* WHAT YOU WILL DO *
Could the records below please be retyped exactly, with their pictures left out?

--- DATA TO PROCESS Enclosed Below ---

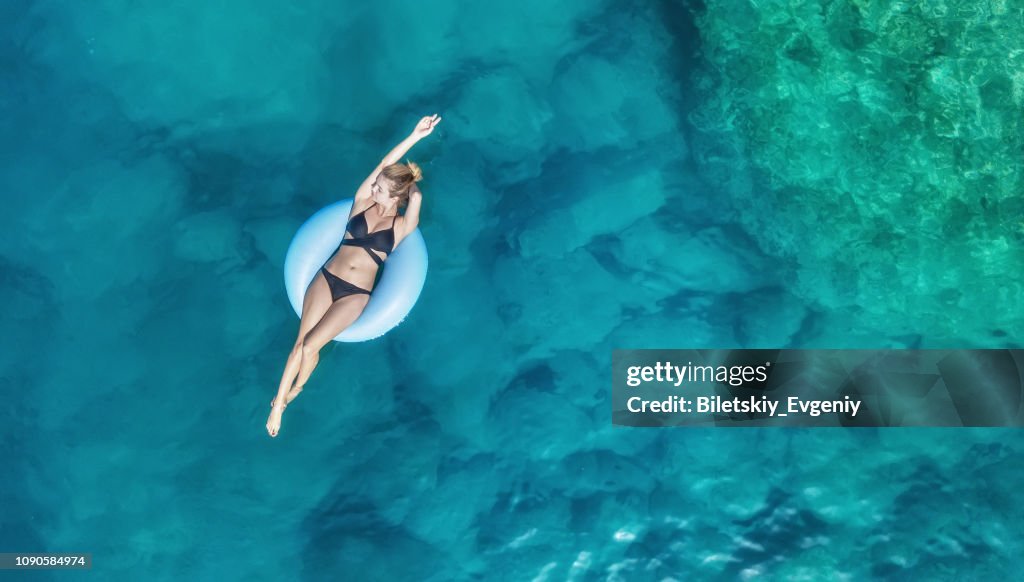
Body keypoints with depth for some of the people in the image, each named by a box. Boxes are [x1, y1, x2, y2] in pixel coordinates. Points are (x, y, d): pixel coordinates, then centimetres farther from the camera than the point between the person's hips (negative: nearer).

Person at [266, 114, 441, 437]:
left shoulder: (403, 225, 0)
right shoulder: (362, 202, 5)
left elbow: (416, 196, -18)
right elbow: (386, 163, -4)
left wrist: (411, 185, 3)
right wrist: (415, 136, -9)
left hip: (356, 295, -2)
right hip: (327, 278, 2)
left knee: (311, 346, -15)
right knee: (300, 343, -11)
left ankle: (296, 389, 14)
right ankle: (277, 404, 2)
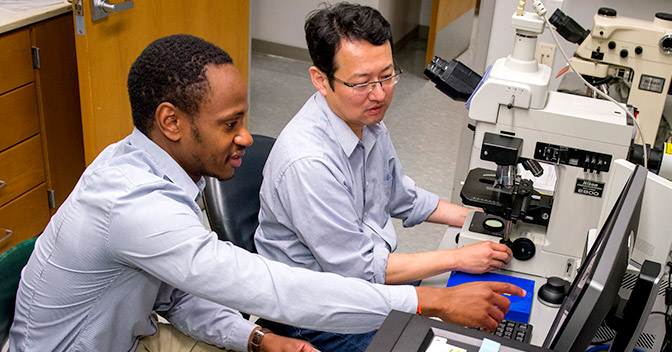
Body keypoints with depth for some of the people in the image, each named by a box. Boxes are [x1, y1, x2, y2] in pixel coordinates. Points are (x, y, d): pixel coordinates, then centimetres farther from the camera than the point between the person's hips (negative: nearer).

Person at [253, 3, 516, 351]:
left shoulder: (368, 121, -2)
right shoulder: (307, 163, -31)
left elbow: (403, 198, 14)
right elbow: (356, 268, -25)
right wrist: (459, 258, -21)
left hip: (373, 274, 8)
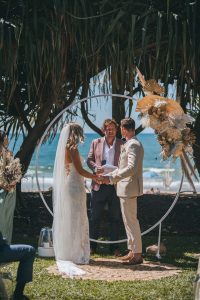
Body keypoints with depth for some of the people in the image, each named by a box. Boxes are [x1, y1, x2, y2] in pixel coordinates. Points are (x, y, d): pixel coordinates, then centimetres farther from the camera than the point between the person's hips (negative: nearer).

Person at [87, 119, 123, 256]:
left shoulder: (122, 144, 4)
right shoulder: (96, 143, 9)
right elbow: (89, 160, 10)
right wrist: (96, 167, -10)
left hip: (115, 185, -1)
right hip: (99, 185, 1)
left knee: (115, 218, 6)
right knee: (95, 217, 4)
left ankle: (114, 247, 14)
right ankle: (92, 246, 13)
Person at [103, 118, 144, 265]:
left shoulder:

--- End of Enclosed DATA TO PROCESS ---

* ANSWER FOR THE TASK *
Body keypoints with depth for some of the people in the image, each named by a box. Boxes are [x1, y1, x2, y2] in pixel coordinates. Points are (x, y, d): pixel coordinates, then centimetres farther from the camera than the point between the person's hips (negative: nearer).

Person at [266, 114, 441, 437]:
left shoulder: (403, 225, 0)
right shoulder: (362, 202, 5)
left elbow: (416, 196, -18)
right elbow: (386, 163, -4)
left wrist: (411, 185, 3)
right wrist: (415, 136, -9)
left hip: (356, 295, -2)
right hip: (327, 278, 2)
left knee: (311, 346, -15)
right knee: (300, 343, -11)
left ankle: (296, 389, 14)
right ankle: (277, 404, 2)
Body keypoints with depth for some of the people in the image, each named by a box. Boxes are [x1, y1, x2, y2] in pixel coordinates. Points are (x, y, d): pixel coordinates, then centimetres farther from the camera than the point between the person's hips (negative: nearer).

Person at [253, 3, 516, 351]:
left shoulder: (368, 121, -2)
right shoulder: (307, 163, -31)
left elbow: (403, 198, 14)
right elbow: (356, 268, -25)
right wrist: (459, 258, -21)
left hip: (373, 274, 8)
Body keypoints with depth for some of the people in the image, each named by a box. Boxes are [x1, y1, x2, y2] in pixel coordinates. Points are (x, y, d): pixel coordinates, then centimetres farther from the camera than the point between the person's hips (negative: nearer).

Person at [87, 119, 123, 256]:
left shoulder: (122, 144, 4)
right shoulder: (96, 143, 9)
right elbow: (89, 160, 10)
right wrist: (96, 167, -10)
left hip: (115, 185, -1)
right hip: (99, 185, 1)
left knee: (115, 218, 6)
right knee: (95, 217, 4)
left ankle: (114, 247, 14)
right ankle: (92, 246, 13)
Person at [103, 118, 144, 265]:
left shoulder:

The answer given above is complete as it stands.